Micheline Ishay, professor, Josef Korbel School of International Studies
“Les Misérables,” by Victor Hugo
You have most likely seen the musical and the movies, but many no doubt have missed reading Victor Hugo’s 1862 novel.This magnum opus tells the story of a fugitive who escapes prison during a 19-year sentence for stealing a loaf of bread. Throughout three volumes, Hugo captures with unparalleled verve and psychological insights the economic curse of poverty, the wretched conditions of single and poor mothers, the trivialization of great injustice and the drama of social conflict.
“The Origins of Totalitarianism,” by Hannah Arendt
During the post-industrialization era, under nationalist banners, imperialist countries were colonizing the world to secure food, raw materials and cheap labor. In a real tour de force, Arendt traces the 19th century roots of conquests built on exclusionary policy. In the 20th century, these policies will culminate in the rise of totalitarianism. From there on, Nazism and Stalinism depended on the dismantlement of civil societies based on class interests, the reliance of the mob, and the targeting of Jews and other perceived “superfluous” or “stateless” people.
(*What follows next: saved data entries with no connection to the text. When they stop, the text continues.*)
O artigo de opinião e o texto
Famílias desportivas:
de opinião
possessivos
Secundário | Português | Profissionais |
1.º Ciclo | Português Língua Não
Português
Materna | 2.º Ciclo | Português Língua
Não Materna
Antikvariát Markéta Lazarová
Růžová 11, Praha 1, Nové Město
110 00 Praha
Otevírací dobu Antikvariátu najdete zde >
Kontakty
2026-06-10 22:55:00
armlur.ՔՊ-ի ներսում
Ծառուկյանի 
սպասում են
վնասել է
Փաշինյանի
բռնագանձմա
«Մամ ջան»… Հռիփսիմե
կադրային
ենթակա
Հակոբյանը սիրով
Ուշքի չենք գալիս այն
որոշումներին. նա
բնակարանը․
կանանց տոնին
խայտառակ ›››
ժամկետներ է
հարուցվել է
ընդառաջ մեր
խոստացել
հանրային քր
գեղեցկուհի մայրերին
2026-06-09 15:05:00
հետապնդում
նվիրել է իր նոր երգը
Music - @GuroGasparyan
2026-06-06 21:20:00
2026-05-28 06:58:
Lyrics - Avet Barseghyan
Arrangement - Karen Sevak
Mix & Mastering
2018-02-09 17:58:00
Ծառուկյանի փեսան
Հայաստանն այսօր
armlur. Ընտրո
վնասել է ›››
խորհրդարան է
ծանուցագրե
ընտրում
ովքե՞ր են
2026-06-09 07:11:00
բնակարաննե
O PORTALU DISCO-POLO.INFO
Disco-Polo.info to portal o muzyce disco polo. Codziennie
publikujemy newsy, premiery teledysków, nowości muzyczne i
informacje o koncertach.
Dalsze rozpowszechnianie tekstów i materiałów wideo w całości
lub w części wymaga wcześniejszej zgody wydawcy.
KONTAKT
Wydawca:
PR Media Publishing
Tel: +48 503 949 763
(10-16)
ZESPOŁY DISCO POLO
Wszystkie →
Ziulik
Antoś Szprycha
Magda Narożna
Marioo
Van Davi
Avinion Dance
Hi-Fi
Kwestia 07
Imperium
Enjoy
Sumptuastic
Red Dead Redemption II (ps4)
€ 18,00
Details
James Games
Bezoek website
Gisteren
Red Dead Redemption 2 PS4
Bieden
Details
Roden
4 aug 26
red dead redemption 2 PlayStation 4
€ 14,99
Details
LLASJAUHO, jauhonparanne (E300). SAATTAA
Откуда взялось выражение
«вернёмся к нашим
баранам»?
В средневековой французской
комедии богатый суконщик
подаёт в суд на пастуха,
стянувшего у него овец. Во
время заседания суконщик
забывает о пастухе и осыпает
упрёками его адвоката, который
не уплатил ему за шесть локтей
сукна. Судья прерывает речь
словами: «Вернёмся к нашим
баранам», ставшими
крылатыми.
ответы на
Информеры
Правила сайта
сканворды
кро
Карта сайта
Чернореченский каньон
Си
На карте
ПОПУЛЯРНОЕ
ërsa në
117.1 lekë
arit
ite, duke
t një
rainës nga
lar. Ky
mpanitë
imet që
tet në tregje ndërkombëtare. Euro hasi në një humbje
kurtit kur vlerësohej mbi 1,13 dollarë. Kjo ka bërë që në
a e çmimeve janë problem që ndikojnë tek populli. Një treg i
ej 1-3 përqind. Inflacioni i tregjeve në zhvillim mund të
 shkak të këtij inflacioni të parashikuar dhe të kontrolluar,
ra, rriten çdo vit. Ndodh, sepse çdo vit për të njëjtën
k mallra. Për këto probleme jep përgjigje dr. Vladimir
As Western societies again face rising dangers of fascism, racism and antisemitism, Arendt has reemerged as a prophet of our epoch.
“The Testaments,” by Margaret Atwood
In an evocation of those dangers, the acclaimed novelist takes us to a dystopian world, the Republic of Gilead — a fictional theocracy established in North America. As the republic slowly disintegrates, three women who have come of age in a merciless regime of fear converge their efforts to dismantle the strict religious and fascist state. At a moment of disorientation for defenders of universal human rights, Atwood is correct: Dystopia should not be the last word.
“Utopia for Realists,” by Rutger Bregman
The COVID-19 pandemic has revealed the great dysfunctionality of our world. The prevailing view is that we are moving inexorably toward more surveillance, more robotization, more unemployment and more self-serving authoritarianism. A few, however, challenge that sense of pessimism by depicting new possibilities for advancing the common good. In“Utopia for Realists,” the philosopher Rutger Bregman shows how policies — including a universal basic income, a 15-hour week and open borders across the globe — are attainable. This is not the definitive response to counterprevailing dystopia — it might be even a bit too voluntaristic — but this genre of literature is a step in the right direction, as it links bold ideas to a pragmatic vision of a better world.
“The Wretched of the Earth,” by Frantz Fanon
We are living in a surreal time—one in which fascistic trends, a pandemic, economic scarcity and racial divisions have converged in a pressure cooker. Recent global rage against police brutality and systemic racism reminds us of the longstanding anticolonial struggle. Writing with literary verve and utilizing psychoanalytic and economic tools, Frantz Fanon describes the brutality and repression carried out by French colonizers in Africa. Though written in a different context, Fanon’s opus stands the test of time, offering an important window into social psychology, the structure of oppression and the dilemma of violent resistance.
Micheline Ishay is distinguished professor of international studies and human rights at DU’s Josef Korbel School of International Studies, where she also serves as director of the International Human Rights Program. Her latest book, “The Levant Express: The Arab Uprisings, Human Rights, and the Future of the Middle East,” was published in 2019 by Yale University Press.